F.N.H. : Comment stimuler la consommation de la classe moyenne afin de permettre aux entreprises de booster leurs activités ?
M. L. : Il convient d’emblée de préciser que l’on a assisté à l’effritement de la classe moyenne au cours de ces dernières années. Une partie de cette classe se précarise et rejoint la population pauvre. La classe moyenne et les personnes vulnérables sur le plan économique sortiront affaiblies de la crise sanitaire, qui a eu d’énormes répercussions économiques. Comme indiqué plus haut, le soutien de la demande intérieure doit se faire à travers l’élaboration d’une Loi de Finances rectificative. La relance via la demande peut s’appuyer entre autres sur des réductions d’impôts, l’octroi d’aides directes aux ménages affectés et la politique active des revenus.
F.N.H. : Dans un contexte en proie au creusement du déficit budgétaire et la baisse des recettes fiscales (-10% sur les cinq premiers mois de l’année), est-il opportun de soutenir la demande intérieure par la baisse des taux d’imposition ou l’exonération ?

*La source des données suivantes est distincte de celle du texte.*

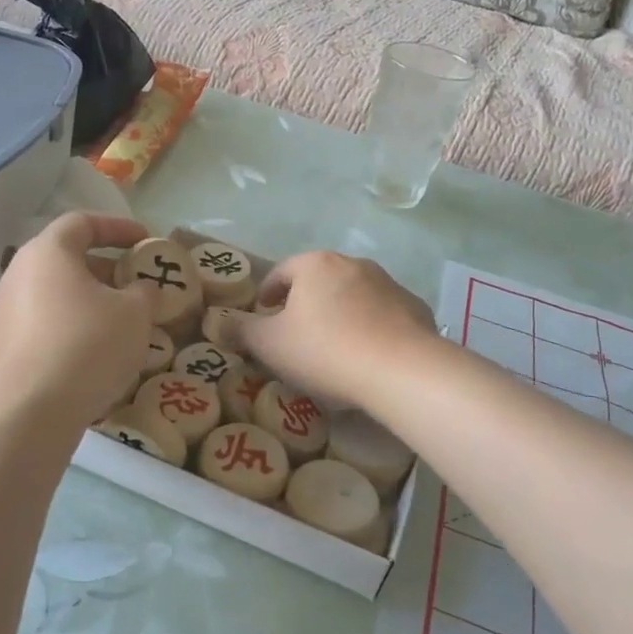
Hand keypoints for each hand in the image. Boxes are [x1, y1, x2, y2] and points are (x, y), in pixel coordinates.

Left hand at [0, 213, 153, 426]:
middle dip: (104, 269)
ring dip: (87, 303)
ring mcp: (2, 314)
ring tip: (118, 325)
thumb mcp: (134, 313)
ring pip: (53, 296)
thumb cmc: (86, 345)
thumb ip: (144, 292)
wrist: (27, 413)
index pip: (82, 222)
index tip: (144, 241)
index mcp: (48, 253)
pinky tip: (92, 357)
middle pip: (65, 259)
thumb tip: (140, 289)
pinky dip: (69, 331)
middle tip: (135, 286)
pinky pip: (42, 328)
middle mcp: (16, 275)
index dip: (118, 227)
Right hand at [217, 251, 435, 410]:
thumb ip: (241, 330)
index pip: (282, 272)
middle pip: (320, 281)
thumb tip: (217, 321)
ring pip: (354, 297)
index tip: (263, 314)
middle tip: (295, 334)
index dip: (267, 293)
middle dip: (305, 304)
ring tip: (333, 349)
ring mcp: (389, 284)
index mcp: (315, 265)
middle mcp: (353, 264)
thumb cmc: (324, 350)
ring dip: (340, 314)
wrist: (400, 369)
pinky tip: (368, 357)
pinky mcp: (415, 308)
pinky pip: (384, 316)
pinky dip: (372, 329)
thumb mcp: (270, 345)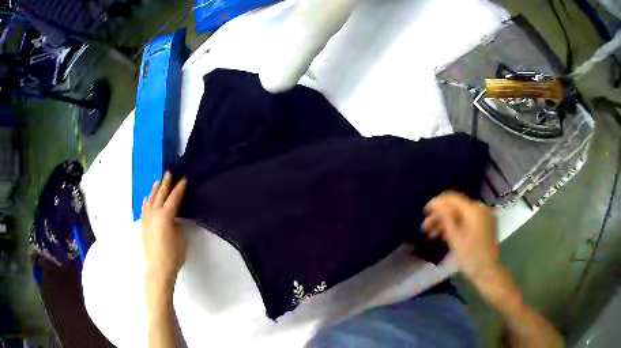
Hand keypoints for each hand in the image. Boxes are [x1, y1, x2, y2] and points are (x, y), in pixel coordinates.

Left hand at [142, 172, 187, 292]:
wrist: (158, 268)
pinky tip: (147, 198)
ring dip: (155, 189)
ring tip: (158, 181)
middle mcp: (154, 213)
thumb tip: (174, 216)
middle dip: (165, 183)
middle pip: (160, 194)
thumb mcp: (181, 236)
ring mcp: (147, 218)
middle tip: (169, 173)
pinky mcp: (143, 225)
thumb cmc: (173, 254)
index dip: (180, 188)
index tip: (184, 179)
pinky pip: (144, 208)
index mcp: (166, 215)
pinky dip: (147, 201)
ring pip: (150, 199)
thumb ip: (178, 222)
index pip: (174, 197)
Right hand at [422, 191, 498, 284]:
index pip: (452, 198)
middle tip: (425, 228)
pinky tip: (444, 236)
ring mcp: (483, 217)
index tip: (424, 212)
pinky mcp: (483, 225)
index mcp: (474, 210)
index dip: (436, 203)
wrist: (487, 272)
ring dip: (446, 222)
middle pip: (455, 207)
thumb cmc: (470, 257)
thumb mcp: (455, 238)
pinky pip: (466, 220)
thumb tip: (435, 203)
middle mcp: (480, 209)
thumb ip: (445, 217)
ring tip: (432, 235)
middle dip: (440, 216)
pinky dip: (455, 226)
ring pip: (460, 214)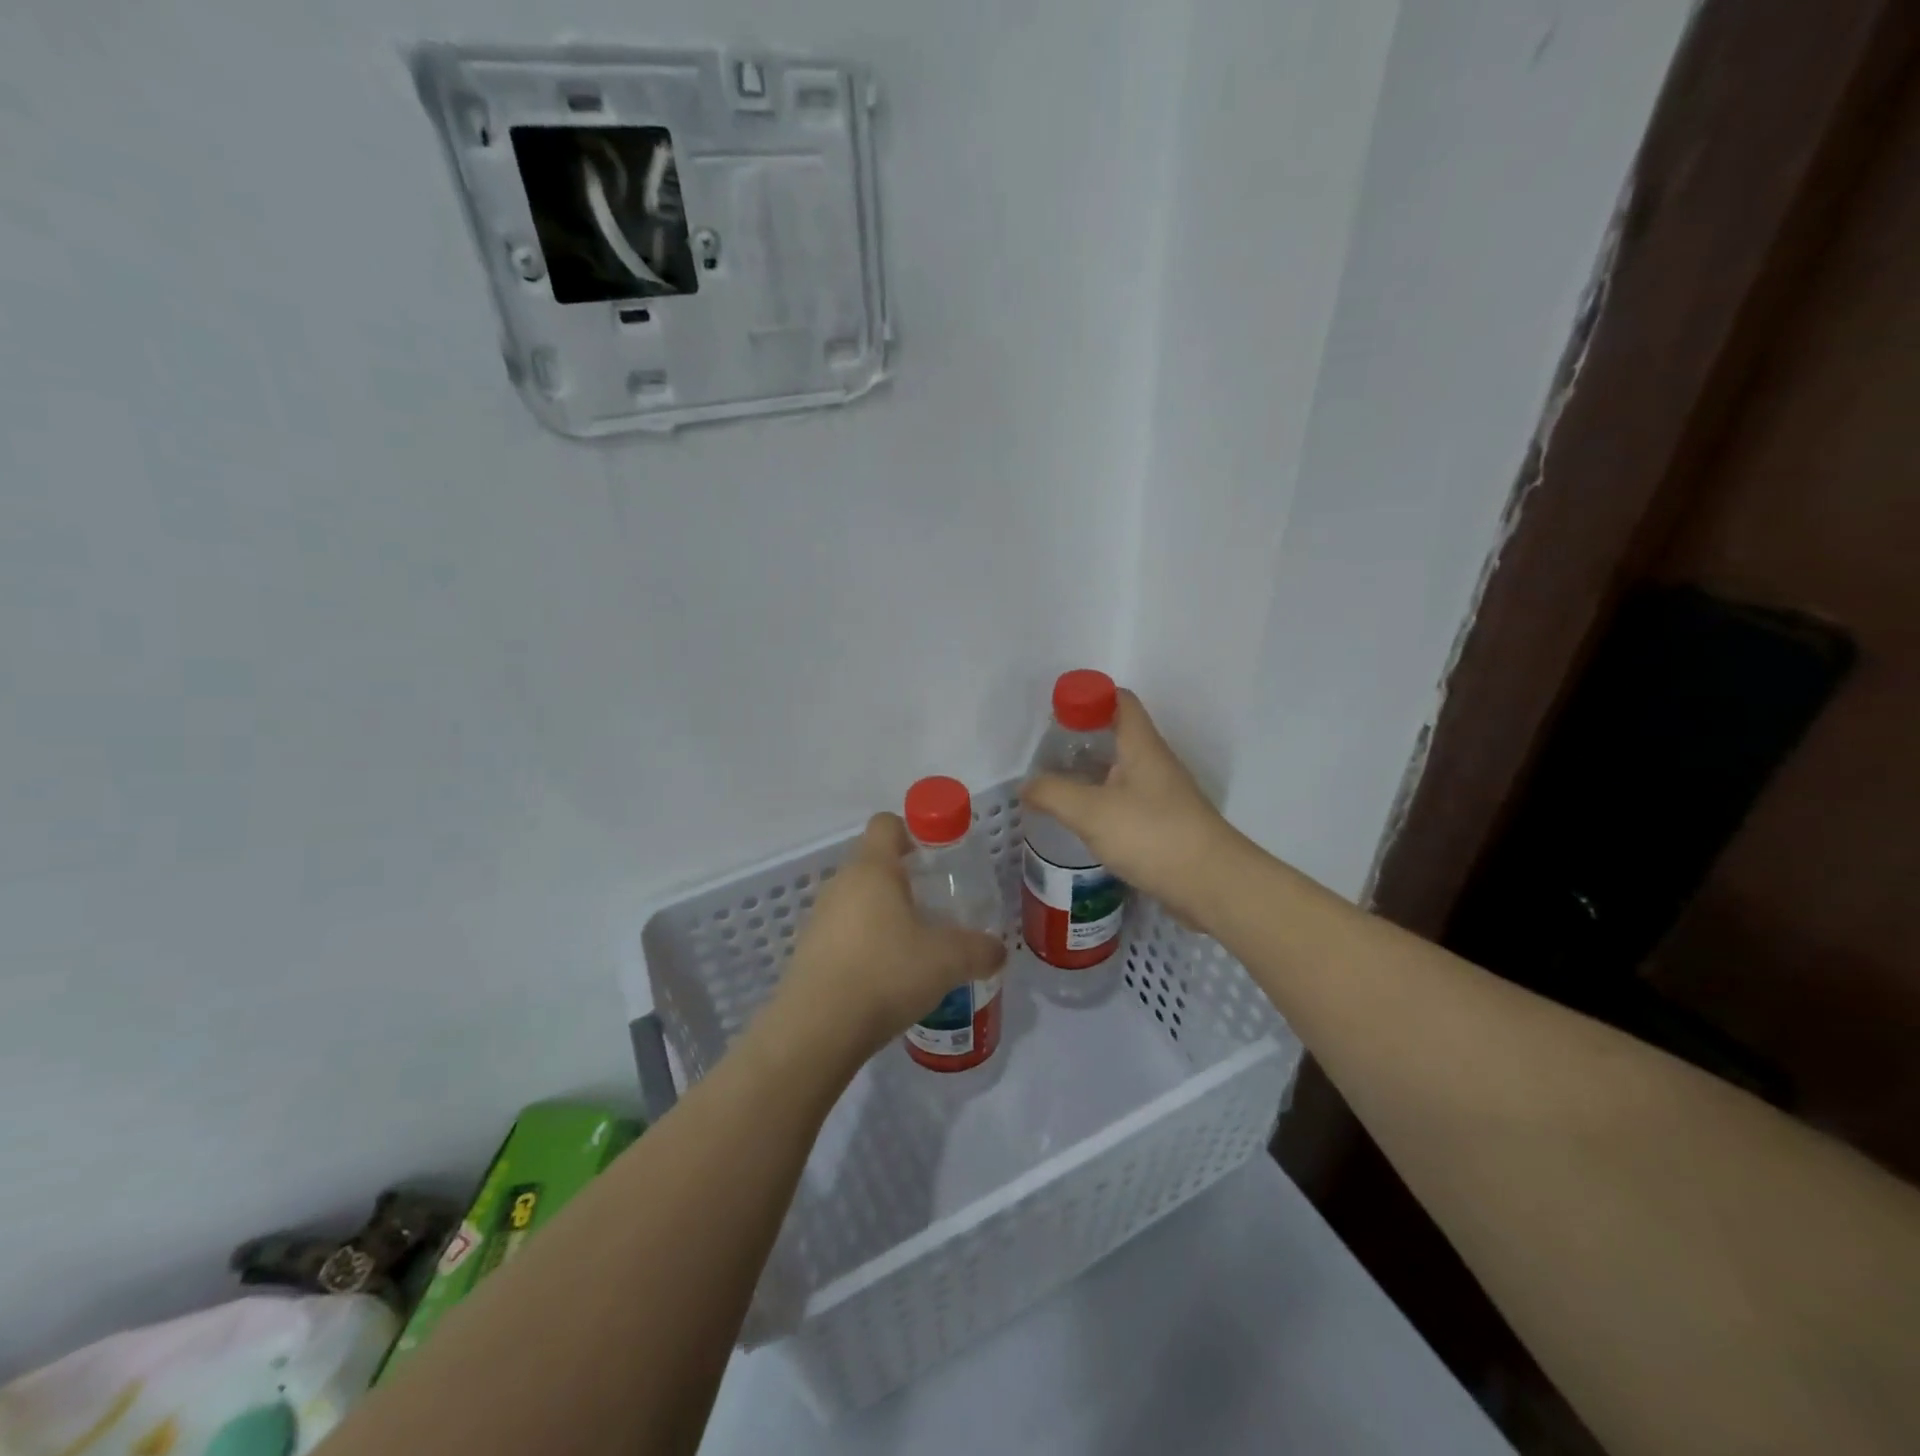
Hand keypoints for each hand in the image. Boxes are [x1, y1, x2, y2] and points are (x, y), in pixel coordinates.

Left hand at [775, 814, 1006, 1060]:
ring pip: (857, 901)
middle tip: (935, 909)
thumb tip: (998, 950)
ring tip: (913, 949)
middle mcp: (840, 884)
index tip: (936, 858)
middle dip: (905, 881)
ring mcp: (819, 918)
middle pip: (873, 864)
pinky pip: (843, 934)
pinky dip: (864, 945)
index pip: (887, 824)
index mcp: (873, 869)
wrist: (817, 1030)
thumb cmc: (886, 973)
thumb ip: (979, 949)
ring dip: (883, 916)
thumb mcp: (948, 961)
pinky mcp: (808, 952)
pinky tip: (886, 978)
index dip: (913, 832)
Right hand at [1020, 689, 1243, 928]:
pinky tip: (1081, 820)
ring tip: (1054, 786)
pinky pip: (1126, 801)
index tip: (1056, 712)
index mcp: (1141, 746)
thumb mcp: (1091, 812)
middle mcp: (1154, 763)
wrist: (1211, 885)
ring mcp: (1161, 794)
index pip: (1119, 700)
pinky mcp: (1163, 824)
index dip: (1089, 697)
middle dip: (1081, 738)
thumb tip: (1026, 786)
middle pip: (1117, 735)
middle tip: (1046, 753)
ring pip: (1120, 770)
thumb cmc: (1152, 835)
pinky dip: (1101, 802)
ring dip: (1090, 772)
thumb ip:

M. L. : Il est évident que le contexte actuel est loin d’être propice à la baisse des taux de tous les impôts. Les taux d’imposition de la TVA s’appliquant sur certains produits alimentaires ou services (eau, assainissement, électricité, santé) doivent être revus à la baisse. Cette suggestion est légitimée par le fait que les revenus des ménages les plus précaires ont été affectés par la crise. Par contre, dans le cadre d’une réforme fiscale, il faudra augmenter les taux d’imposition des tranches supérieures pour l’IR et l’IS afin de compenser la baisse des recettes fiscales au cours des derniers mois. L’impôt agricole doit être renforcé, notamment pour les grands exploitants et les exportateurs de produits agricoles. Il en est de même pour les impôts et taxes appliqués aux propriétés foncières dormantes et les activités de valeurs mobilières. Enfin, les sociétés aidées par l’Etat doivent se voir interdire la distribution de dividendes à leurs actionnaires, et ce de façon ponctuelle.